REQUIRED ACTION -
The answer is an exact repetition of every entry, with all images left out.

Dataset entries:
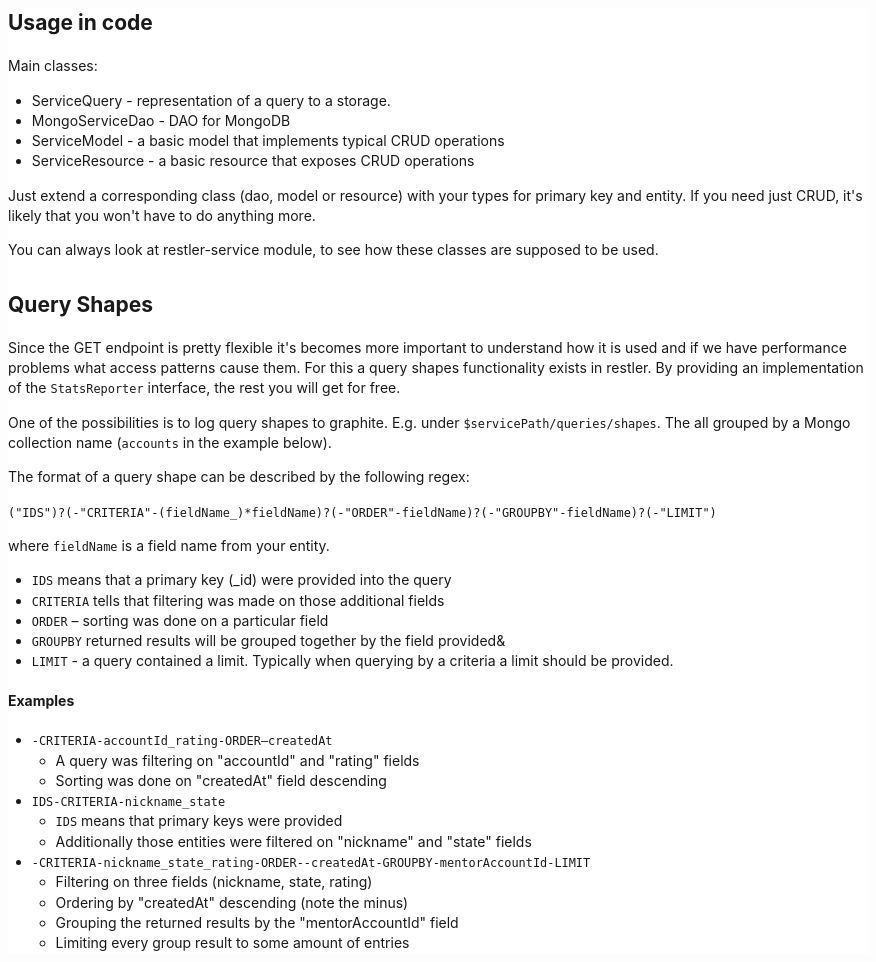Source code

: ## Usage in code

Main classes:

* ServiceQuery - representation of a query to a storage.
* MongoServiceDao - DAO for MongoDB
* ServiceModel - a basic model that implements typical CRUD operations
* ServiceResource - a basic resource that exposes CRUD operations

Just extend a corresponding class (dao, model or resource) with your types for primary key and entity. If you need just CRUD, it's likely that you won't have to do anything more. 

You can always look at restler-service module, to see how these classes are supposed to be used. 

## Query Shapes

Since the GET endpoint is pretty flexible it's becomes more important to understand how it is used and if we have performance problems what access patterns cause them. For this a query shapes functionality exists in restler. By providing an implementation of the `StatsReporter` interface, the rest you will get for free.

One of the possibilities is to log query shapes to graphite. E.g. under `$servicePath/queries/shapes`. The all grouped by a Mongo collection name (`accounts` in the example below).

The format of a query shape can be described by the following regex:

`("IDS")?(-"CRITERIA"-(fieldName_)*fieldName)?(-"ORDER"-fieldName)?(-"GROUPBY"-fieldName)?(-"LIMIT")`
  
where `fieldName` is a field name from your entity. 

* `IDS` means that a primary key (_id) were provided into the query
* `CRITERIA` tells that filtering was made on those additional fields
* `ORDER` – sorting was done on a particular field 
* `GROUPBY` returned results will be grouped together by the field provided& 
* `LIMIT` - a query contained a limit. Typically when querying by a criteria a limit should be provided.

#### Examples

* `-CRITERIA-accountId_rating-ORDER–createdAt`
	* A query was filtering on "accountId" and "rating" fields
	* Sorting was done on "createdAt" field descending
* `IDS-CRITERIA-nickname_state`
	* `IDS` means that primary keys were provided 
	* Additionally those entities were filtered on "nickname" and "state" fields
* `-CRITERIA-nickname_state_rating-ORDER--createdAt-GROUPBY-mentorAccountId-LIMIT`
	* Filtering on three fields (nickname, state, rating)
	* Ordering by "createdAt" descending (note the minus) 
	* Grouping the returned results by the "mentorAccountId" field
	* Limiting every group result to some amount of entries


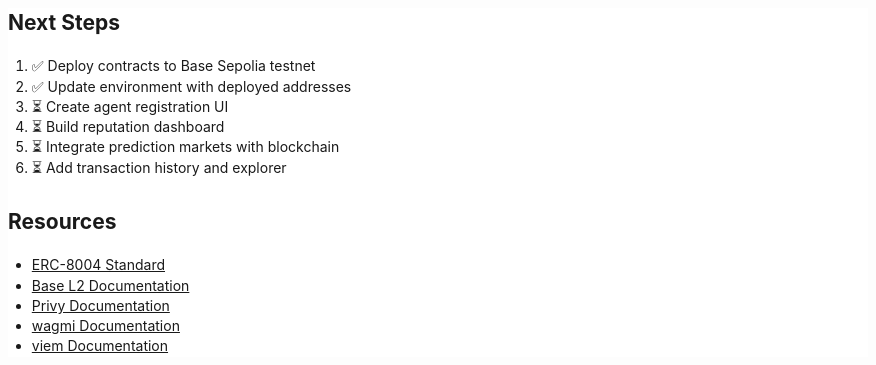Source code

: ## Next Steps

1. ✅ Deploy contracts to Base Sepolia testnet
2. ✅ Update environment with deployed addresses
3. ⏳ Create agent registration UI
4. ⏳ Build reputation dashboard
5. ⏳ Integrate prediction markets with blockchain
6. ⏳ Add transaction history and explorer

## Resources

- [ERC-8004 Standard](https://eips.ethereum.org/EIPS/eip-8004)
- [Base L2 Documentation](https://docs.base.org)
- [Privy Documentation](https://docs.privy.io)
- [wagmi Documentation](https://wagmi.sh)
- [viem Documentation](https://viem.sh)

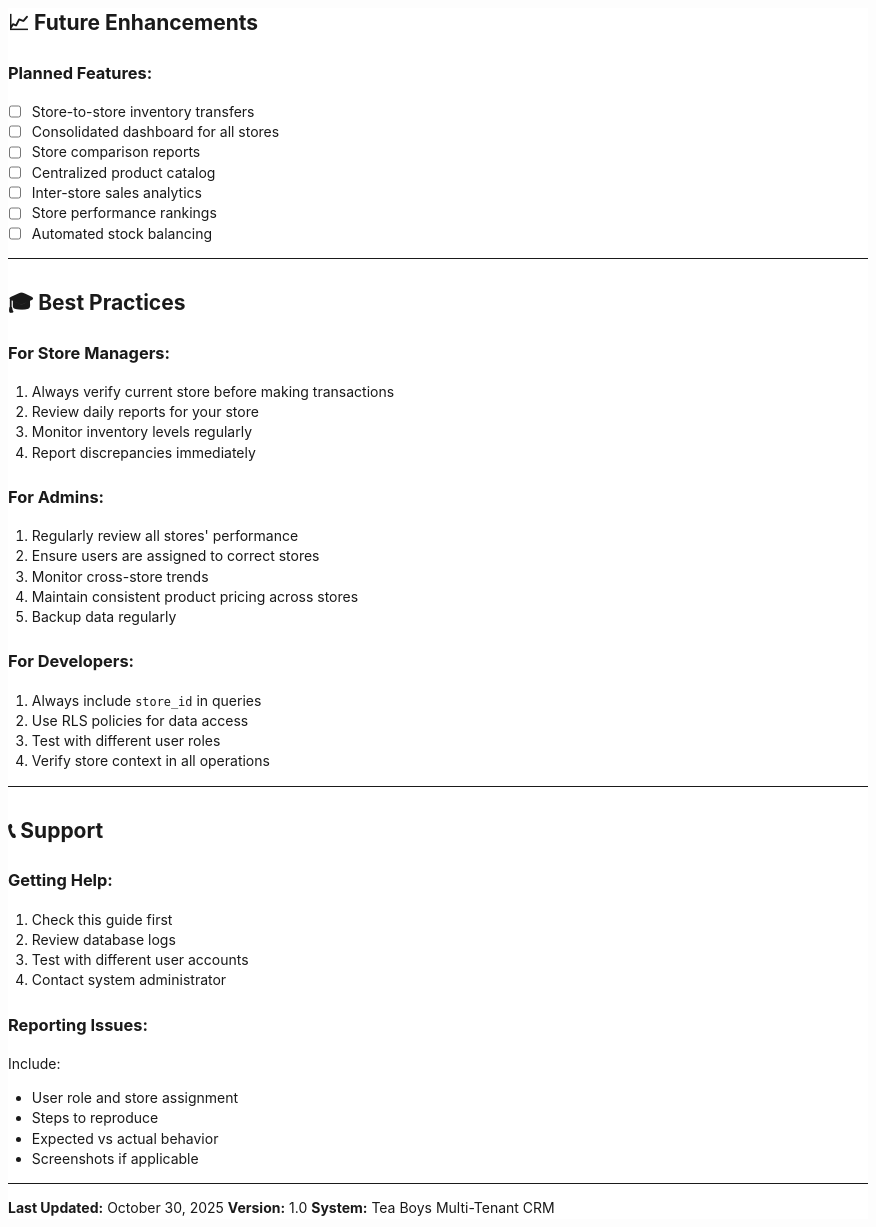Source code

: 
## 📈 Future Enhancements

### Planned Features:
- [ ] Store-to-store inventory transfers
- [ ] Consolidated dashboard for all stores
- [ ] Store comparison reports
- [ ] Centralized product catalog
- [ ] Inter-store sales analytics
- [ ] Store performance rankings
- [ ] Automated stock balancing

---

## 🎓 Best Practices

### For Store Managers:
1. Always verify current store before making transactions
2. Review daily reports for your store
3. Monitor inventory levels regularly
4. Report discrepancies immediately

### For Admins:
1. Regularly review all stores' performance
2. Ensure users are assigned to correct stores
3. Monitor cross-store trends
4. Maintain consistent product pricing across stores
5. Backup data regularly

### For Developers:
1. Always include `store_id` in queries
2. Use RLS policies for data access
3. Test with different user roles
4. Verify store context in all operations

---

## 📞 Support

### Getting Help:
1. Check this guide first
2. Review database logs
3. Test with different user accounts
4. Contact system administrator

### Reporting Issues:
Include:
- User role and store assignment
- Steps to reproduce
- Expected vs actual behavior
- Screenshots if applicable

---

**Last Updated:** October 30, 2025
**Version:** 1.0
**System:** Tea Boys Multi-Tenant CRM
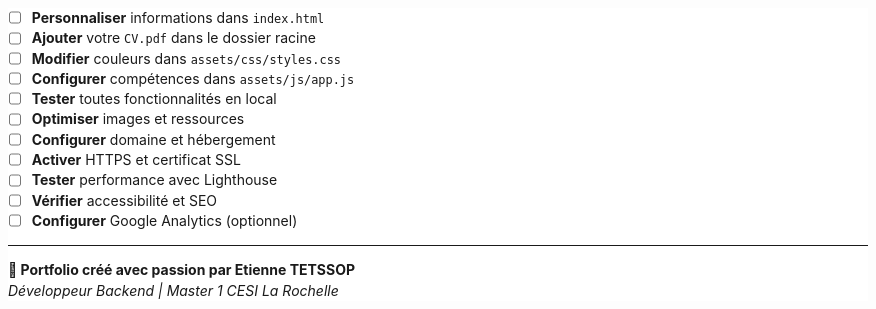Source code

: - [ ] **Personnaliser** informations dans `index.html`
- [ ] **Ajouter** votre `CV.pdf` dans le dossier racine  
- [ ] **Modifier** couleurs dans `assets/css/styles.css`
- [ ] **Configurer** compétences dans `assets/js/app.js`
- [ ] **Tester** toutes fonctionnalités en local
- [ ] **Optimiser** images et ressources
- [ ] **Configurer** domaine et hébergement
- [ ] **Activer** HTTPS et certificat SSL
- [ ] **Tester** performance avec Lighthouse
- [ ] **Vérifier** accessibilité et SEO
- [ ] **Configurer** Google Analytics (optionnel)

---

**🚀 Portfolio créé avec passion par Etienne TETSSOP**  
*Développeur Backend | Master 1 CESI La Rochelle*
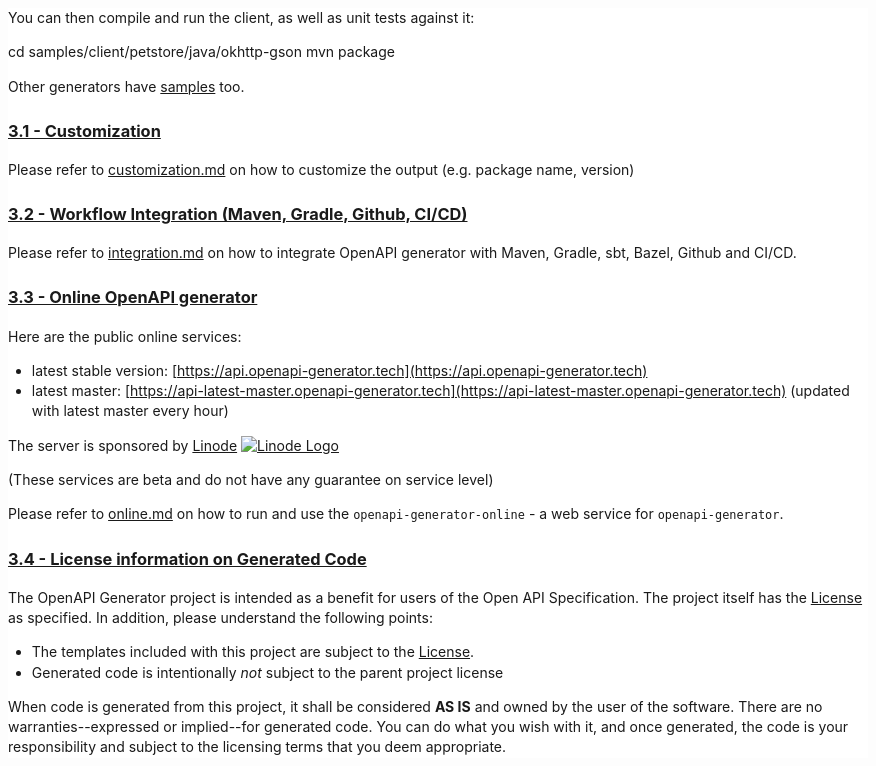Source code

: You can then compile and run the client, as well as unit tests against it:

cd samples/client/petstore/java/okhttp-gson
mvn package

Other generators have [samples](https://github.com/OpenAPITools/openapi-generator/tree/master/samples) too.

### [3.1 - Customization](#table-of-contents)

[](#31---customization)

Please refer to [customization.md](/OpenAPITools/openapi-generator/blob/master/docs/customization.md) on how to customize the output (e.g. package name, version)

### [3.2 - Workflow Integration (Maven, Gradle, Github, CI/CD)](#table-of-contents)

[](#32---workflow-integration-maven-gradle-github-cicd)

Please refer to [integration.md](/OpenAPITools/openapi-generator/blob/master/docs/integration.md) on how to integrate OpenAPI generator with Maven, Gradle, sbt, Bazel, Github and CI/CD.

### [3.3 - Online OpenAPI generator](#table-of-contents)

[](#33---online-openapi-generator)

Here are the public online services:

-   latest stable version: [https://api.openapi-generator.tech](https://api.openapi-generator.tech)
-   latest master: [https://api-latest-master.openapi-generator.tech](https://api-latest-master.openapi-generator.tech) (updated with latest master every hour)

The server is sponsored by [Linode](https://www.linode.com/) [![Linode Logo](https://camo.githubusercontent.com/8b228e16e47d936acebdfbf7ab04fa48d5ac084e5e8869020354b7386ad729c8/68747470733a2f2f7777772e6c696e6f64652e636f6d2f6d656469612f696d616765732f6c6f676f732f7374616e646172642f6c696768742f6c696e6f64652d6c6f676f5f7374616e646172645f6c696768745f736d616c6c2e706e67)](https://www.linode.com/)

(These services are beta and do not have any guarantee on service level)

Please refer to [online.md](/OpenAPITools/openapi-generator/blob/master/docs/online.md) on how to run and use the `openapi-generator-online` - a web service for `openapi-generator`.

### [3.4 - License information on Generated Code](#table-of-contents)

[](#34---license-information-on-generated-code)

The OpenAPI Generator project is intended as a benefit for users of the Open API Specification. The project itself has the [License](#7---license) as specified. In addition, please understand the following points:

-   The templates included with this project are subject to the [License](#7---license).
-   Generated code is intentionally *not* subject to the parent project license

When code is generated from this project, it shall be considered **AS IS** and owned by the user of the software. There are no warranties--expressed or implied--for generated code. You can do what you wish with it, and once generated, the code is your responsibility and subject to the licensing terms that you deem appropriate.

SOLUTION TO THIS EXERCISE -
Source code

: ## Usage in code

Main classes:

* ServiceQuery - representation of a query to a storage.
* MongoServiceDao - DAO for MongoDB
* ServiceModel - a basic model that implements typical CRUD operations
* ServiceResource - a basic resource that exposes CRUD operations

Just extend a corresponding class (dao, model or resource) with your types for primary key and entity. If you need just CRUD, it's likely that you won't have to do anything more. 

You can always look at restler-service module, to see how these classes are supposed to be used. 

## Query Shapes

Since the GET endpoint is pretty flexible it's becomes more important to understand how it is used and if we have performance problems what access patterns cause them. For this a query shapes functionality exists in restler. By providing an implementation of the `StatsReporter` interface, the rest you will get for free.

One of the possibilities is to log query shapes to graphite. E.g. under `$servicePath/queries/shapes`. The all grouped by a Mongo collection name (`accounts` in the example below).

The format of a query shape can be described by the following regex:

`("IDS")?(-"CRITERIA"-(fieldName_)*fieldName)?(-"ORDER"-fieldName)?(-"GROUPBY"-fieldName)?(-"LIMIT")`
  
where `fieldName` is a field name from your entity. 

* `IDS` means that a primary key (_id) were provided into the query
* `CRITERIA` tells that filtering was made on those additional fields
* `ORDER` – sorting was done on a particular field 
* `GROUPBY` returned results will be grouped together by the field provided& 
* `LIMIT` - a query contained a limit. Typically when querying by a criteria a limit should be provided.

#### Examples

* `-CRITERIA-accountId_rating-ORDER–createdAt`
	* A query was filtering on "accountId" and "rating" fields
	* Sorting was done on "createdAt" field descending
* `IDS-CRITERIA-nickname_state`
	* `IDS` means that primary keys were provided 
	* Additionally those entities were filtered on "nickname" and "state" fields
* `-CRITERIA-nickname_state_rating-ORDER--createdAt-GROUPBY-mentorAccountId-LIMIT`
	* Filtering on three fields (nickname, state, rating)
	* Ordering by "createdAt" descending (note the minus) 
	* Grouping the returned results by the "mentorAccountId" field
	* Limiting every group result to some amount of entries


Source code

: ## Next Steps

1. ✅ Deploy contracts to Base Sepolia testnet
2. ✅ Update environment with deployed addresses
3. ⏳ Create agent registration UI
4. ⏳ Build reputation dashboard
5. ⏳ Integrate prediction markets with blockchain
6. ⏳ Add transaction history and explorer

## Resources

- [ERC-8004 Standard](https://eips.ethereum.org/EIPS/eip-8004)
- [Base L2 Documentation](https://docs.base.org)
- [Privy Documentation](https://docs.privy.io)
- [wagmi Documentation](https://wagmi.sh)
- [viem Documentation](https://viem.sh)

Source code

: 
## 📈 Future Enhancements

### Planned Features:
- [ ] Store-to-store inventory transfers
- [ ] Consolidated dashboard for all stores
- [ ] Store comparison reports
- [ ] Centralized product catalog
- [ ] Inter-store sales analytics
- [ ] Store performance rankings
- [ ] Automated stock balancing

---

## 🎓 Best Practices

### For Store Managers:
1. Always verify current store before making transactions
2. Review daily reports for your store
3. Monitor inventory levels regularly
4. Report discrepancies immediately

### For Admins:
1. Regularly review all stores' performance
2. Ensure users are assigned to correct stores
3. Monitor cross-store trends
4. Maintain consistent product pricing across stores
5. Backup data regularly

### For Developers:
1. Always include `store_id` in queries
2. Use RLS policies for data access
3. Test with different user roles
4. Verify store context in all operations

---

## 📞 Support

### Getting Help:
1. Check this guide first
2. Review database logs
3. Test with different user accounts
4. Contact system administrator

### Reporting Issues:
Include:
- User role and store assignment
- Steps to reproduce
- Expected vs actual behavior
- Screenshots if applicable

---

**Last Updated:** October 30, 2025
**Version:** 1.0
**System:** Tea Boys Multi-Tenant CRM
Source code

: - [ ] **Personnaliser** informations dans `index.html`
- [ ] **Ajouter** votre `CV.pdf` dans le dossier racine  
- [ ] **Modifier** couleurs dans `assets/css/styles.css`
- [ ] **Configurer** compétences dans `assets/js/app.js`
- [ ] **Tester** toutes fonctionnalités en local
- [ ] **Optimiser** images et ressources
- [ ] **Configurer** domaine et hébergement
- [ ] **Activer** HTTPS et certificat SSL
- [ ] **Tester** performance avec Lighthouse
- [ ] **Vérifier** accessibilité et SEO
- [ ] **Configurer** Google Analytics (optionnel)

---

**🚀 Portfolio créé avec passion par Etienne TETSSOP**  
*Développeur Backend | Master 1 CESI La Rochelle*
Source code

: You can then compile and run the client, as well as unit tests against it:

cd samples/client/petstore/java/okhttp-gson
mvn package

Other generators have [samples](https://github.com/OpenAPITools/openapi-generator/tree/master/samples) too.

### [3.1 - Customization](#table-of-contents)

[](#31---customization)

Please refer to [customization.md](/OpenAPITools/openapi-generator/blob/master/docs/customization.md) on how to customize the output (e.g. package name, version)

### [3.2 - Workflow Integration (Maven, Gradle, Github, CI/CD)](#table-of-contents)

[](#32---workflow-integration-maven-gradle-github-cicd)

Please refer to [integration.md](/OpenAPITools/openapi-generator/blob/master/docs/integration.md) on how to integrate OpenAPI generator with Maven, Gradle, sbt, Bazel, Github and CI/CD.

### [3.3 - Online OpenAPI generator](#table-of-contents)

[](#33---online-openapi-generator)

Here are the public online services:

-   latest stable version: [https://api.openapi-generator.tech](https://api.openapi-generator.tech)
-   latest master: [https://api-latest-master.openapi-generator.tech](https://api-latest-master.openapi-generator.tech) (updated with latest master every hour)

The server is sponsored by [Linode](https://www.linode.com/) [![Linode Logo](https://camo.githubusercontent.com/8b228e16e47d936acebdfbf7ab04fa48d5ac084e5e8869020354b7386ad729c8/68747470733a2f2f7777772e6c696e6f64652e636f6d2f6d656469612f696d616765732f6c6f676f732f7374616e646172642f6c696768742f6c696e6f64652d6c6f676f5f7374616e646172645f6c696768745f736d616c6c2e706e67)](https://www.linode.com/)

(These services are beta and do not have any guarantee on service level)

Please refer to [online.md](/OpenAPITools/openapi-generator/blob/master/docs/online.md) on how to run and use the `openapi-generator-online` - a web service for `openapi-generator`.

### [3.4 - License information on Generated Code](#table-of-contents)

[](#34---license-information-on-generated-code)

The OpenAPI Generator project is intended as a benefit for users of the Open API Specification. The project itself has the [License](#7---license) as specified. In addition, please understand the following points:

-   The templates included with this project are subject to the [License](#7---license).
-   Generated code is intentionally *not* subject to the parent project license

When code is generated from this project, it shall be considered **AS IS** and owned by the user of the software. There are no warranties--expressed or implied--for generated code. You can do what you wish with it, and once generated, the code is your responsibility and subject to the licensing terms that you deem appropriate.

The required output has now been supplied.